The decision authorized San Diego Gas and Electric and Southern California Edison to procure at least 550 megawatts (MW) of ‘preferred resources,’ which include renewable energy, demand response (a tool that’s used by utilities to reward people who use less electricity during times of “critical,” peak electricity demand), energy efficiency, at least 50 MW of energy storage, and up to 1,000 MW of these resources altogether.
That’s a major step forward, as utilities across the country traditionally rely on large fossil fuel plants to meet regional demand.
However, the CPUC also authorized the procurement of 1,000 MW of power from natural gas generation, demonstrating that Southern California still has a ways to go to reach its clean energy potential.
In the proposed decision last week, the CPUC recognized the need for a diverse and flexible portfolio of energy tools and resources. By emphasizing the potential of demand-side energy resources to meet Southern California’s reliability needs, the CPUC has essentially launched a new era in the state’s transition to a cleaner, more resilient energy future.

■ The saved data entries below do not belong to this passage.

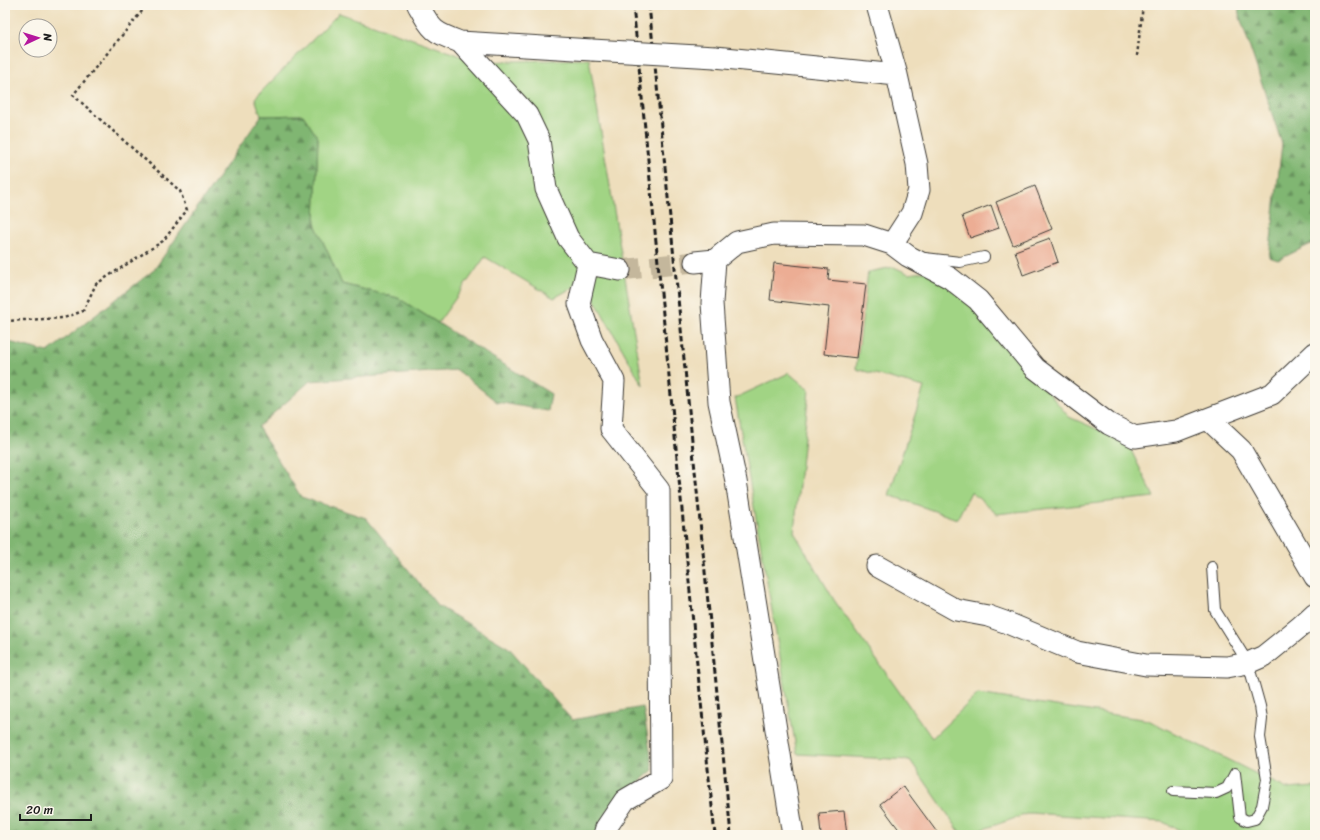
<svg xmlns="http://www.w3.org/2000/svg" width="1320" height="840" font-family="Sriracha,sans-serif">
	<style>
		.grass { fill: #a1d484; stroke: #5e7850 }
		.forest { fill: url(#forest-firs); stroke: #4e6947 }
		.building { fill: #ecad94 }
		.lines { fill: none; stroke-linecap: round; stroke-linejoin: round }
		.street-tunnel { stroke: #c4b79c; stroke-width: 21; stroke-dasharray: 21 10; stroke-linecap: butt }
		.lane-casing { stroke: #3c3934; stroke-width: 12 }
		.street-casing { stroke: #3c3934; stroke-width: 23 }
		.path { stroke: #3c3934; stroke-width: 2.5; stroke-dasharray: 3 3; stroke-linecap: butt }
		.lane { stroke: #fff; stroke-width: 10 }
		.street { stroke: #fff; stroke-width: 21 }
		.rail { stroke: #1c1c1c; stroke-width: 3; stroke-dasharray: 6 3; stroke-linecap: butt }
		.street-bridge-casing { stroke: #3c3934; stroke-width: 23; stroke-linecap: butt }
		.street-bridge { stroke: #fff; stroke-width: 21 }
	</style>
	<defs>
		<pattern id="forest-firs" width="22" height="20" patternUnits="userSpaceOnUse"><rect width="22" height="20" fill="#80b672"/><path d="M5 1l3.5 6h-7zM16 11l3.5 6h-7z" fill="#68935d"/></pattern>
	</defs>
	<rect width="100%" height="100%" fill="#fbf7ec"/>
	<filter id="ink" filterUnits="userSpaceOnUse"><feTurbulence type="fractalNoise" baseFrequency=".025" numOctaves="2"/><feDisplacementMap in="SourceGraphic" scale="8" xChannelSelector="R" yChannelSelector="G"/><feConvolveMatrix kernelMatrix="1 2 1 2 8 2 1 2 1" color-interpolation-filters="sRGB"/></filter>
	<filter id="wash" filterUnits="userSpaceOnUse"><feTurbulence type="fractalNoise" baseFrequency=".012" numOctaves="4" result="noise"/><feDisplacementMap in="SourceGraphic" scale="16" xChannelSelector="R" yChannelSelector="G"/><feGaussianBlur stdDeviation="0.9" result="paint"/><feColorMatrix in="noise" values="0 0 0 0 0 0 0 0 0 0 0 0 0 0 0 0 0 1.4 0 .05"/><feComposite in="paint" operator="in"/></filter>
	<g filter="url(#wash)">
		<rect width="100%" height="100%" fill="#eedebc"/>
		<path class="grass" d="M 339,13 L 478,62 L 589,59 L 643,386 L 584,281 L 554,298 L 485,257 L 438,323 L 398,298 L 342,284 L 315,224 L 318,138 L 303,115 L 261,116 L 255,98 Z
			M 894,267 L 909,274 L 929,271 L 987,319 L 1069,417 L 1127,442 L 1154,497 L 997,514 L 971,492 L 957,519 L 889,495 L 924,387 L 856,369 L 868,272 Z
			M 789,373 L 809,390 L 794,532 L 834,600 L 932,738 L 978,694 L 1148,720 L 1287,789 L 1315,787 L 1315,835 L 1190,835 L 1163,822 L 1030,813 L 966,835 L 962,835 L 910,760 L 797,754 L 735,398 Z"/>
		<path class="forest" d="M 1238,5 L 1315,5 L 1315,242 L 1278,260 L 1269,257 L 1282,144 L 1239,14 Z
			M 303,115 L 318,138 L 315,224 L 342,284 L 398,298 L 551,394 L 548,411 L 497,402 L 457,370 L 310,381 L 258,427 L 301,497 L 366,518 L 438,606 L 509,648 L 572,720 L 643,707 L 653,770 L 608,809 L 598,835 L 5,835 L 5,341 L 48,352 L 154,270 L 261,116 Z"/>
		<g id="blocks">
			<path class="building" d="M 1035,186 L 1052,229 L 1013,245 L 996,202 Z
				M 991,205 L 999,228 L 970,238 L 962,216 Z
				M 1050,238 L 1058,262 L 1023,275 L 1015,251 Z
				M 774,263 L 829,269 L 828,280 L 866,284 L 857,358 L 824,354 L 829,307 L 770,300 Z
				M 903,786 L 939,835 L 903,835 L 880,804 Z
				M 844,811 L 847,835 L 821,835 L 819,813 Z"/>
		</g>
	</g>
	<g filter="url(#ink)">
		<use href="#blocks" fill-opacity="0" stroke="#3c3934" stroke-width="1"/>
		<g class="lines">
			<path class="street-tunnel" d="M 620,270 L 695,262"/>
			<g class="lane-casing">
				<path id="lane" d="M 925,258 L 960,262 L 984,257
					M 1173,791 L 1216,793 L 1227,788 L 1235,773 L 1240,817 L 1247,821 L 1255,819 L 1262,806 L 1267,779 L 1260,737 L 1262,719 L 1260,706 L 1248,663 L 1215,610 L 1212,567"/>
			</g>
			<g class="street-casing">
				<path id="street" d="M 418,5 C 432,30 432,32 460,42 L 592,50
					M 877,5 L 897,75 L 917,164 L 919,190 L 912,213 L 892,244
					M 460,42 L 527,115 L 539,140 L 546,189 L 568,238 L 588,264 L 579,304 L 592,340 L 614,381 L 611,429 L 659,490 L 661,779 L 625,800 L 606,828 L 604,835
					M 715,57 L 897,75
					M 695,262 L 715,260
					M 588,264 L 620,270
					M 1208,419 L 1241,450 L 1315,577
					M 877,566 L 956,610 L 988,616 L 1005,622 L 1077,652 L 1146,665 L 1227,667 L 1248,663 L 1264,656 L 1301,626 L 1315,613
					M 793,835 L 736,481 L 719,402 L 712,303 L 715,260 L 737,242 L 774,234 L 864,235 L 892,244 L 908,256 L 950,278 L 978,300 L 1035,368 L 1109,424 L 1135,437 L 1176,431 L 1272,394 L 1315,353"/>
			</g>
			<path class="path" d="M 363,5 L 367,5
				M 1137,56 L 1143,5
				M 5,321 L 64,318 L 83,311 L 96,284 L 163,241 L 187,210 L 180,191 L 73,95 L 147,5"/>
			<use href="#lane" class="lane"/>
			<use href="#street" class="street"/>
			<path class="rail" d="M 633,5 L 697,664 L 715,835
				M 649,5 L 731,835"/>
			<g class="street-bridge-casing">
				<path id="street-bridge" d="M 592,50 L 715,57"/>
			</g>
			<use href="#street-bridge" class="street-bridge"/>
		</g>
	</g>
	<rect width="1320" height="840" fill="none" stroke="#fbf7ec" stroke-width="20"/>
	<g transform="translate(38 38) rotate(86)"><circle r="19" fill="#fbf7ec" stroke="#a29f99"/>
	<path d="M0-3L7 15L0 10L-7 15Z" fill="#b5179e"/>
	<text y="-6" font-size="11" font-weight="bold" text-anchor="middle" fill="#1c1c1c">N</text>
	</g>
	<path d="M20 814v6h71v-6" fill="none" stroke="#1c1c1c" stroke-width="2"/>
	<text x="26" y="814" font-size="12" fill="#1c1c1c" stroke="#fbf7ec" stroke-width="3" paint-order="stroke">20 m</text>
</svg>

The CPUC should be commended for including ‘preferred resources’ (such as renewable power and energy efficiency) in its decision, and for recognizing the important role demand response resources can play to meet California’s energy needs following the loss of SONGS. Going forward, the CPUC and the utilities should go one step further by seeking to expand and maximize the role of demand response policies – which rely on people, not power plants, to meet electrical demand – including voluntary time-of-use (TOU) pricing in securing the state’s energy future.

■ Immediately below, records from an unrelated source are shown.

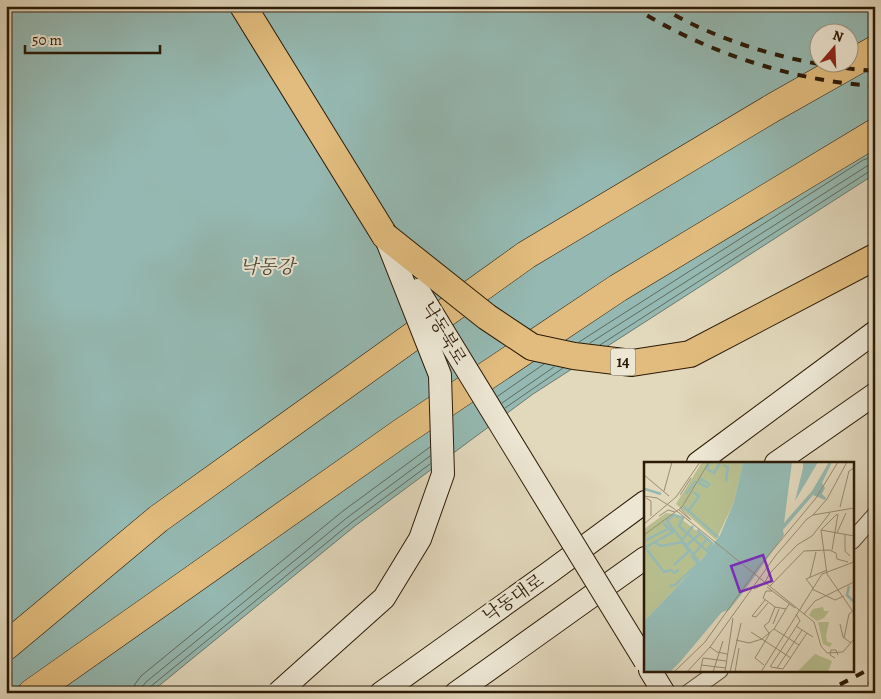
<svg xmlns="http://www.w3.org/2000/svg" width="881" height="699" font-family="Alegreya,'Noto Serif KR',serif">
  <style>
    .water { fill: #95b9b2; stroke: #6b796d; fill-rule: evenodd }
    .lines { fill: none; stroke-linecap: round; stroke-linejoin: round }
    .shore { stroke: #606a5c; stroke-width: 1 }
    .minor-casing { stroke: #5a4a34; stroke-width: 18 }
    .secondary-casing { stroke: #2c1a06; stroke-width: 24 }
    .primary-casing { stroke: #2c1a06; stroke-width: 28 }
    .trunk-casing { stroke: #2c1a06; stroke-width: 29 }
    .minor { stroke: #ece6d3; stroke-width: 16 }
    .secondary { stroke: #ece6d3; stroke-width: 22 }
    .primary { stroke: #e1bc7e; stroke-width: 26 }
    .trunk { stroke: #e1bc7e; stroke-width: 28 }
    .rail { stroke: #2c1a06; stroke-width: 4; stroke-dasharray: 9 9; stroke-linecap: butt }
    .secondary-bridge-casing { stroke: #2c1a06; stroke-width: 24; stroke-linecap: butt }
    .primary-bridge-casing { stroke: #2c1a06; stroke-width: 28; stroke-linecap: butt }
    .secondary-bridge { stroke: #ece6d3; stroke-width: 22 }
    .primary-bridge { stroke: #e1bc7e; stroke-width: 26 }
    .labels { text-anchor: middle; dominant-baseline: central; stroke-width: 4; stroke-linejoin: round; paint-order: stroke }
    .shield { fill: #ece6d3; stroke: #665744; stroke-width: 1 }
    .shield-label { font-size: 16px; font-weight: bold; fill: #2c1a06 }
    .street-label { font-size: 18px; fill: #2c1a06; stroke: #ece6d3 }
    .water-label { font-size: 19px; font-style: italic; fill: #4c4a3a; stroke: #ece6d3 }
    .inset-river { fill: none; stroke: #95b9b2; stroke-width: 2.5 }
    .inset-road { fill: none; stroke: #998c73; stroke-width: 1 }
    .view { fill: #7b2cbf; fill-opacity: 0.15; stroke: #7b2cbf; stroke-width: 2.5 }
    .inset-edge { fill: none; stroke: #2c1a06; stroke-width: 2.5 }
  </style>
  <rect width="100%" height="100%" fill="#e2d8bc"/>
  <filter id="stains"><feTurbulence type="fractalNoise" baseFrequency=".004" numOctaves="4"/><feColorMatrix values="0 0 0 0 .2 0 0 0 0 .09 0 0 0 0 .02 0 0 0 .5 -.17"/></filter>
  <radialGradient id="worn" r=".72"><stop offset=".6" stop-color="#630" stop-opacity="0"/><stop offset="1" stop-color="#630" stop-opacity=".3"/></radialGradient>
  <path class="water" d="M6,6H875V174L533,394L355,526L150,693H6ZM818,32H848V62H818Z"/>
  <g class="lines">
    <g class="shore">
      <path d="M579,342L863,160L875,156"/>
      <path d="M590,343L867,166L875,164"/>
      <path d="M600,345L870,171L875,170"/>
      <path d="M498,396L544,364"/>
      <path d="M502,403L554,367"/>
      <path d="M505,408L563,368"/>
      <path d="M134,693L135,684L141,676L343,511L430,447"/>
      <path d="M142,693V687L146,682L348,517L430,456"/>
      <path d="M148,693L150,687L352,522L430,464"/>
    </g>
    <g class="minor-casing">
      <g id="minor">
        <path d="M852,541L875,515"/>
        <path d="M688,693L720,670"/>
      </g>
    </g>
    <g class="secondary-casing">
      <g id="secondary">
        <path d="M698,463L875,332"/>
        <path d="M776,463L875,394"/>
        <path d="M650,670L664,693"/>
        <path d="M381,693L550,572L645,502"/>
        <path d="M456,693L645,558"/>
      </g>
    </g>
    <g class="primary-casing">
      <path id="primary" d="M243,6L385,236"/>
    </g>
    <g class="trunk-casing">
      <g id="trunk">
        <path d="M6,646L158,519L526,255L774,107L875,50"/>
        <path d="M32,693L401,433L618,288L875,133"/>
      </g>
    </g>
    <use href="#minor" class="minor"/>
    <use href="#secondary" class="secondary"/>
    <use href="#primary" class="primary"/>
    <use href="#trunk" class="trunk"/>
    <g class="rail">
      <path d="M632,6C701,51 792,81 875,86"/>
      <path d="M659,6C721,44 802,66 875,71"/>
      <path d="M824,693L875,666"/>
      <path d="M853,693L875,681"/>
    </g>
    <g class="secondary-bridge-casing">
      <g id="secondary-bridge">
        <path d="M418,290L645,661"/>
        <path d="M278,693L384,598L420,539L443,474L440,375L385,236"/>
      </g>
    </g>
    <g class="primary-bridge-casing">
      <path id="primary-bridge" d="M385,236L487,317L532,347L574,356L632,363L690,354L875,257"/>
    </g>
    <use href="#secondary-bridge" class="secondary-bridge"/>
    <use href="#primary-bridge" class="primary-bridge"/>
  </g>
  <g class="labels">
    <rect class="shield" x="610.5" y="348.5" width="25" height="27" rx="4"/>
    <g class="shield-label">
      <text x="623" y="362">14</text>
    </g>
    <g class="street-label">
      <text transform="translate(444 333) rotate(59)">낙동북로</text>
      <text transform="translate(513 598) rotate(-35)">낙동대로</text>
    </g>
    <g class="water-label">
      <text x="267" y="267">낙동강</text>
    </g>
  </g>
  <g transform="translate(644 462)">
    <rect width="210" height="210" fill="#e2d8bc"/>
    <path d="M58,0H99L90,40L72,78L32,42ZM22,51L31,52L69,82L52,105L0,159V67ZM179,145L180,149H185L180,156L173,159L165,153L169,147ZM174,160H185L182,174L183,180L188,181L186,185L179,182ZM171,192L188,199L184,210H153Z" fill="#b7be8e"/>
    <path d="M99,0H148L140,61L168,29L185,0H188L178,21L181,26L178,32L182,36L181,38L169,33L139,68L140,73L98,132L85,148L78,150L36,200L26,210H0V159L52,105L76,73L90,40ZM159,0H174L151,39L159,6Z" fill="#95b9b2"/>
    <path class="inset-river" d="M66,0L63,7L70,11L76,1M79,3L84,5L82,20M57,17L65,22L63,25L55,21ZM1,27L17,32M42,32L52,19M40,45L74,75M45,48L55,34L49,30M22,59L30,53L39,56L35,64L63,89L68,81L53,68M23,59L56,101M39,77L49,64M0,79L26,66M10,80L17,84L38,80L45,89L30,103M43,83L57,71M0,84L20,110L27,108L30,111L35,108M0,86L29,70L19,61M26,124L31,123L54,102L48,94L63,77M205,124L203,133L210,140"/>
    <path class="inset-road" d="M0,13L25,34M20,29L28,0M36,33L47,16M0,34L13,36L29,46L170,160L177,184L183,191L199,190L210,177M2,36L7,39V54M196,45L205,9L210,6M35,48L47,58L36,46M193,52L177,68L183,112L210,151M169,53L183,37L203,0M15,54L24,48L31,50M0,62L32,35L56,0M177,68L210,74M193,71L202,51M0,73L38,45L65,0M201,73V89L206,94M188,88L194,52M166,115L172,90M126,124L160,89L185,88L192,91L193,97L204,100M123,125L151,146M169,126L162,117L183,108M110,127L120,122L126,111L153,83L168,74L186,51M168,127L191,138L200,134M128,129H122L119,136L131,145L142,147M121,138L108,154L112,155L124,141M160,152L171,139L210,120M129,162L135,147M196,162L199,175L207,181M152,164L169,175M130,167L155,183M107,170L147,196M125,171L120,164L125,160L131,145M200,176L205,152L210,148M92,178L105,181L118,177L130,167L145,142M66,185L73,190L83,192M191,196L186,193L187,188H192L194,193M57,203L82,206M120,203L111,196L126,171M126,205L156,159L152,152M127,205L139,207L163,171M133,206L158,168M30,210L61,180L113,107L172,36L194,0M43,210L66,185L132,93L163,57L169,53L210,46M56,210L59,196L82,199M69,210L79,179M81,210L89,156M86,210L97,161M91,210L95,186M117,210L178,112L210,100"/>
    <path class="view" d="M119,93L128,119L96,130L87,104Z"/>
    <rect width="210" height="210" class="inset-edge"/>
  </g>
  <rect width="881" height="699" fill="none" stroke="#e2d8bc" stroke-width="25"/>
  <rect x="8" y="8" width="866" height="684" fill="none" stroke="#2c1a06" stroke-width="2.5"/>
  <rect x="12" y="12" width="856" height="674" fill="none" stroke="#2c1a06"/>
  <g transform="translate(834 48) rotate(19)"><circle r="24" fill="#ece6d3" stroke="#9f9481"/>
  <path d="M0-4L9 19L0 12L-9 19Z" fill="#8f2418"/>
  <text y="-8" font-size="14" font-weight="bold" text-anchor="middle" fill="#2c1a06">N</text>
  </g>
  <path d="M25 45v8h135v-8" fill="none" stroke="#2c1a06" stroke-width="2.5"/>
  <text x="32" y="45" font-size="15" fill="#2c1a06" stroke="#ece6d3" stroke-width="4" paint-order="stroke">50 m</text>
  <rect width="100%" height="100%" filter="url(#stains)"/>
  <rect width="100%" height="100%" fill="url(#worn)"/>
</svg>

Time of use rates, for example, put power in the hands of the customers to determine whether power plants are needed by pricing electricity based on the time of day it is used. By linking awareness of the cost of energy with smart displays and thermostats, these rates can make a big difference in the need for power plants – and lower your bills, one power plant at a time. As EDF described in our comments on the proposed decision, if 20 percent of Southern California Edison’s ratepayers adopted voluntary TOU, peak demand would fall by almost 630 megawatts (“MW”), about a third of SONGS capacity.
In fact, if half of Southern California Edison’s residential ratepayers adopted a voluntary TOU electricity pricing structure, this could replace two-thirds of the SONGS’ lost capacity, saving $357 million per year. By including increasing demand response resources, such as TOU, in the CPUC’s long-term plans, the state can avoid being locked into environmentally risky – and expensive – fossil fuels.
By replacing a chunk of capacity from SONGS with renewable energy, energy storage, demand response, and other smart energy resources, the CPUC highlights an important priority for the state in the coming decades. This should be the beginning, not the end, of Southern California’s push to adopt preferred resources and diversify its energy mix in order to usher in a clean, sustainable, and healthy future.